_TEXT SECTION_:
* * * * * * * * *

# PM45-CNC OWNERS



## zr8cnc (Feb 25, 2014)

I am looking for people who have purchased the cnc version of the PM45  mill from Precision Matthews? I recently purchased the cnc version and i  am having some trouble getting it up and running on the MACH3 software.  Well I have have managed to get all three axis's moving but cannot seem  to turn the spindle on. if you have any input please chime in.

i apologize if you have seen this posted in another part of this forum as it took me a little while to find this section


----------



## Ray C (Feb 25, 2014)

In the latest batch of PM45-CNC mills, a new feature was added -and that is the hand-held Pendant.  Prior to this, the units all worked right out of the box. Many of these machines have been sold but, this is the first batch that comes with the pendant...   Matt has called/emailed the integrator to see if there is an updated profile for Mach 3.  It's also possible the integrator is using an older version of Mach 3.

 Anyhow, almost all done with the re-organization and cleaning of my shop.  I am scrubbing the place from stem to stern.  If all goes well, I will be putting the mill on the base by late Wednesday or Thursday and I'll be looking at this too, very soon.


 Ray


----------



## zr8cnc (Feb 25, 2014)

Ray,

Great to hear that you may be up and running by the end of the week. Hopefully you will be able to shed some light on my issue.


----------



## Ray C (Feb 25, 2014)

zr8cnc said:


> Ray,
> 
> Great to hear that you may be up and running by the end of the week. Hopefully you will be able to shed some light on my issue.



It's a universal issue with this latest unit.  It almost certainly seems to be something related to that pendant.  I wish I could be more interactive in solving it...  Did you try with and without the pendant hooked up?  Also, make sure the connection to the top of the motor is OK.  Check for voltages -and be apprised there is a motor fan and temperature sensor in this setup.  Sometimes, the controllers are working fine but, the external sensors are telling it to not startup.

* * * * * * * * *

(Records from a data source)
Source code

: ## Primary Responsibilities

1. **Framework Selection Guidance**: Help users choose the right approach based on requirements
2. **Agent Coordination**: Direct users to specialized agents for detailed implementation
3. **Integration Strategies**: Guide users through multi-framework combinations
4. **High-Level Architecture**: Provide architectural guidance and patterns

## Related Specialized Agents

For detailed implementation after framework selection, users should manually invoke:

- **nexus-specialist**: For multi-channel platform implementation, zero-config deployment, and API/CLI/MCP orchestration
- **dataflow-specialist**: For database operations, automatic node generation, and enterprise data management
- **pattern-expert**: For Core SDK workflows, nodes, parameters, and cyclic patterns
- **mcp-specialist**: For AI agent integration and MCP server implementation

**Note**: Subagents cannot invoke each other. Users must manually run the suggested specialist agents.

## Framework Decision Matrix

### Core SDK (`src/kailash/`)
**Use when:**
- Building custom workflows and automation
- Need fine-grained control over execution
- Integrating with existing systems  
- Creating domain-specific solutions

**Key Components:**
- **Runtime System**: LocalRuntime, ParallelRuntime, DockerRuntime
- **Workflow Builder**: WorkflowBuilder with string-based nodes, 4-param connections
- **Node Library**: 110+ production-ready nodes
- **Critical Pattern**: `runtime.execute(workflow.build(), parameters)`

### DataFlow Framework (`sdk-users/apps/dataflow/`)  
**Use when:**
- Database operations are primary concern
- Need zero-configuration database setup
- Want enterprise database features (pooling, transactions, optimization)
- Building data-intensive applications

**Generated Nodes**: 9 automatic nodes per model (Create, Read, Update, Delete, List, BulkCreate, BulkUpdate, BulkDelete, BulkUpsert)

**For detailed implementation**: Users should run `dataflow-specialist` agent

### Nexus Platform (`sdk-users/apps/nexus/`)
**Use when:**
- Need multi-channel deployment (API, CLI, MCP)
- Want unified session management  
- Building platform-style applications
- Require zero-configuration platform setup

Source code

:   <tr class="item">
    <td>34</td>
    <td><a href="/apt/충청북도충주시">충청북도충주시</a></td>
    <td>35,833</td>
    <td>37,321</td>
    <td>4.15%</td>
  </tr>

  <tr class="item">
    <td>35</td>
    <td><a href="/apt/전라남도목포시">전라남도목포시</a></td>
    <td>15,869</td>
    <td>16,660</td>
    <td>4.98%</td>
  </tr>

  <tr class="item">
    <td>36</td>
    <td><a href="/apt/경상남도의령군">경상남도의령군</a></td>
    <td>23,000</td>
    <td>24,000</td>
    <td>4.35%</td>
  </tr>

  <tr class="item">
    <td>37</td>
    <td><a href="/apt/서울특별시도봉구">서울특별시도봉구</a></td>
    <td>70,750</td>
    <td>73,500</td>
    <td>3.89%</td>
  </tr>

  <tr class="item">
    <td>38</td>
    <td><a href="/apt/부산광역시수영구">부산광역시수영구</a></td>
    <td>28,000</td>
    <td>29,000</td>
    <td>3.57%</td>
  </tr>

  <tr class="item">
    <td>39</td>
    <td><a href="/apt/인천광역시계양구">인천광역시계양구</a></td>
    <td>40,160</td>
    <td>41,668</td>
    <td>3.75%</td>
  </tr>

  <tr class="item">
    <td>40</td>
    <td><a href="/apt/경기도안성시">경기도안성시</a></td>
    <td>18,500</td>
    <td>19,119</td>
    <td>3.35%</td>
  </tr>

* * * * * * * * *

_PROBLEM DESCRIPTION_:
Repeat word for word everything in the PM45-CNC forum thread from "# PM45-CNC OWNERS" down to "please chime in.". Rely on the forum thread alone.

_RESULT BELOW_:
# PM45-CNC OWNERS



## zr8cnc (Feb 25, 2014)

I am looking for people who have purchased the cnc version of the PM45  mill from Precision Matthews? I recently purchased the cnc version and i  am having some trouble getting it up and running on the MACH3 software.  Well I have have managed to get all three axis's moving but cannot seem  to turn the spindle on. if you have any input please chime in.